Expect such shenanigans to backfire with voters. Likely voters rate health care second only to the economy in importance to them, according to an Associated Press poll on October 21. They also rate the government's handling of Ebola as more important than immigration and twice as important as same-sex marriage. AP polling also shows that only a meager 35 percent of likely voters feel confident they're getting a straight story on Ebola.
No wonder. The public knows that in Obama's administration, lying has gone viral. That's the real epidemic threatening the nation.
As for Ebola, the risk of getting it in the U.S. at this time is extremely low unless you work in a hospital treating an Ebola patient. Extremely low but not impossible. Here is what we know:
If an infected person coughs or sneezes, sending droplets several feet, and they land in your eye, nose or mouth, or possibly on an opening in your skin, you could get Ebola. That's the information the CDC posted.
You might also get it sharing finger food from a common plate with someone infected, according to research in The Journal of Infectious Diseases.
What about touching a subway pole or bowling ball? Unlike staph and other bacteria, which can last for weeks on dry surfaces, viruses generally last only a few hours, at most a day or two.

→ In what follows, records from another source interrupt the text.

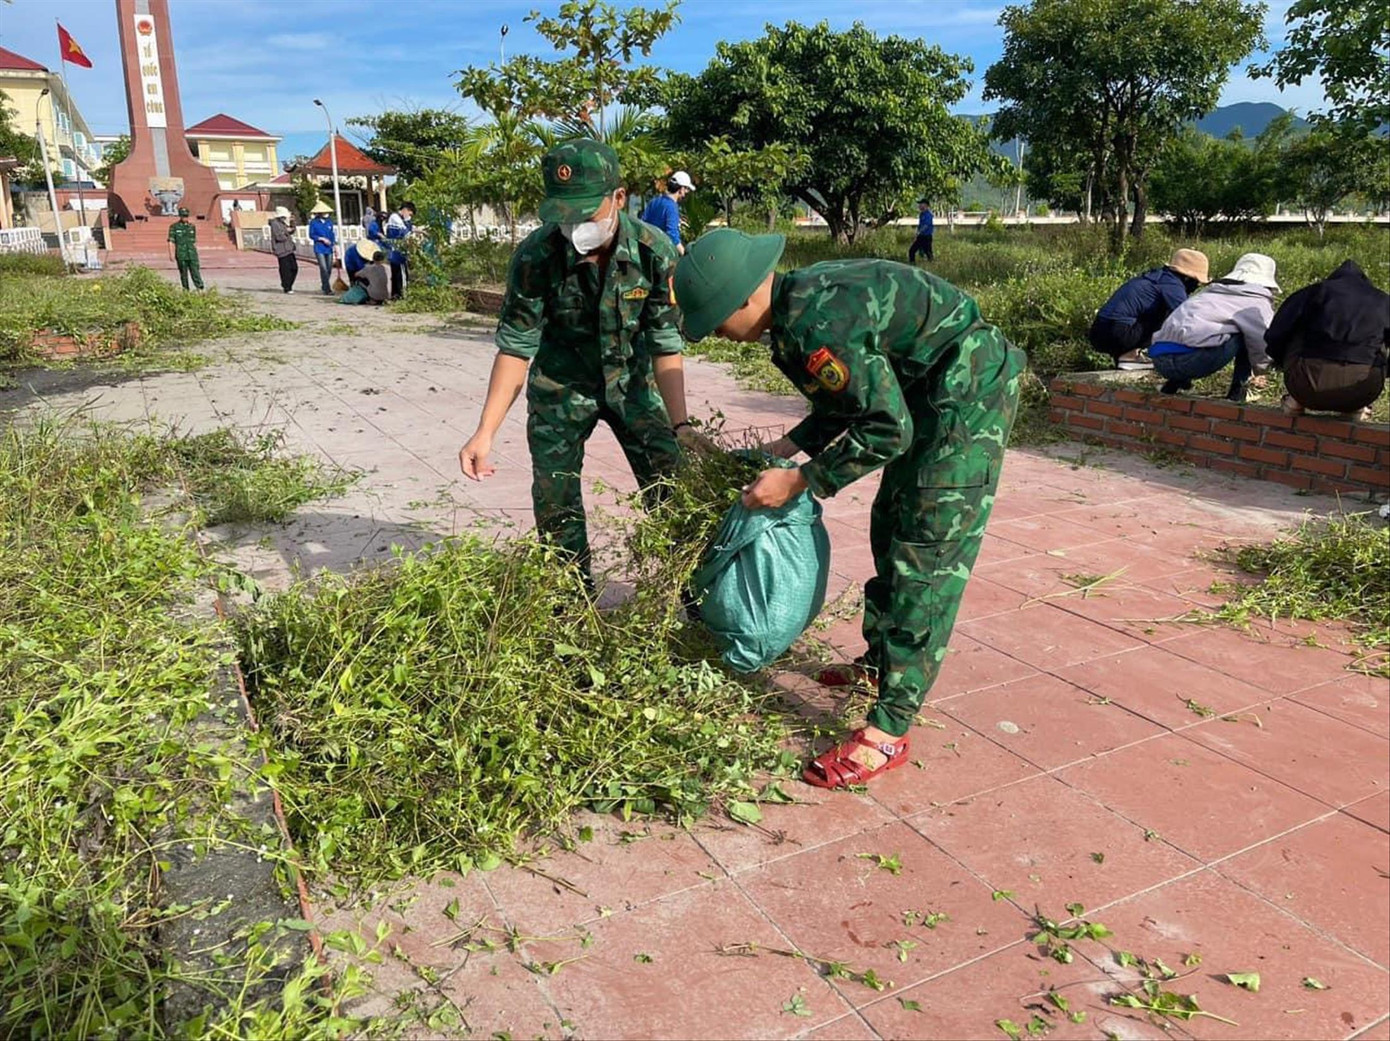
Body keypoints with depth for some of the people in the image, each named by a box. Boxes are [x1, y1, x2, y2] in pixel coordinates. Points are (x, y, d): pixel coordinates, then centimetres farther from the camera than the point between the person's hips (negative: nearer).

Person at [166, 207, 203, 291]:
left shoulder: (192, 226, 11)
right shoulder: (174, 227, 1)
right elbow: (171, 241, -1)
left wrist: (195, 252, 18)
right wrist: (171, 254, -9)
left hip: (192, 255, 2)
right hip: (181, 255, -2)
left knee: (195, 272, -9)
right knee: (183, 274, 4)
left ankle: (200, 288, -15)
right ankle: (186, 290, 12)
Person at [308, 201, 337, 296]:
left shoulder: (329, 221, 9)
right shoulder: (314, 222, -3)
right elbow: (311, 235, -2)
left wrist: (334, 243, 8)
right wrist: (322, 239, -12)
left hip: (329, 249, 5)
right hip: (319, 249, -5)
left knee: (329, 269, 9)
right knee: (324, 269, -12)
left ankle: (325, 287, 28)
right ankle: (327, 289, -12)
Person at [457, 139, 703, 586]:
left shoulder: (655, 252, -22)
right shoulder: (535, 256, -24)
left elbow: (665, 347, -16)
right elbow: (516, 347, -17)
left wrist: (681, 424, -23)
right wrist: (485, 432, -22)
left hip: (632, 380, 1)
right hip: (561, 385, 0)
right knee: (556, 502, -1)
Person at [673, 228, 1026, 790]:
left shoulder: (814, 326, -27)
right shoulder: (798, 298, 3)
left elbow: (887, 429, -24)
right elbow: (850, 398, 14)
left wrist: (800, 481, -17)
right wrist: (787, 446, 6)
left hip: (969, 393, -10)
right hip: (930, 392, 10)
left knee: (927, 558, -11)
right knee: (890, 529, 18)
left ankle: (888, 731, -6)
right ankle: (879, 664, 34)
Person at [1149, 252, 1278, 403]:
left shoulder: (1209, 292, 31)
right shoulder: (1257, 301, 11)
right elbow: (1264, 342, 6)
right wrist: (1260, 369, 28)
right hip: (1190, 359, -7)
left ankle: (1176, 382, 16)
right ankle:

There is no definite research showing that people have caught Ebola that way. A 2007 study in The Journal of Infectious Diseases shows Ebola survives much longer if it is in blood - for example, on a bloody bandage, tissue or tampon. The CDC included this information in its posting, too, only seven years after it was originally published.
Then there's the risk of using a toilet right after an Ebola-infected person has used it and flushed. Flushing sends droplets of water from the toilet bowl up into the air. Some common hospital infections are spread that way. Investigators from the University of Illinois School of Public Health see the possibility of Ebola spreading that way, too: "Regarding diarrhea ... flushing emits a pathogen-laden aerosol that disperses into the air." Think airport bathroom.
The fact is, scientists don't know all of the ways Ebola can spread. The roughly 20 previous known outbreaks occurred in rural African villages, so research is scant. When the president says it can only be spread through direct contact, and CDC Director Dr. Tom Frieden parrots that, you may not be getting the whole story.
During an October 29 speech to the nation, Obama adopted a schoolmarm attitude, chastising those who disagree with him about quarantining health care workers for "losing their heads" and being driven by fear, not science. That's untrue.
What we don't know about Ebola would humble any scientist, but not the Obama administration. The exception is the Defense Department, which solicited research proposals on October 24 to get more information on how Ebola spreads.
Last week, the Associated Press hired several scientists to come up with estimates on how many cases of Ebola we're likely to see in the U.S. The answers varied so widely, it's clear no one knows. The AP also surveyed hospitals across the U.S. and found almost none ready to handle Ebola. This is falling on deaf ears at the White House. But Tuesday's election results may deliver a dose of the humility that is needed.
Betsy McCaughey Ph.D. is chairman of the Committee to Reduce Infection Deaths and a senior fellow at the London Center for Policy Research.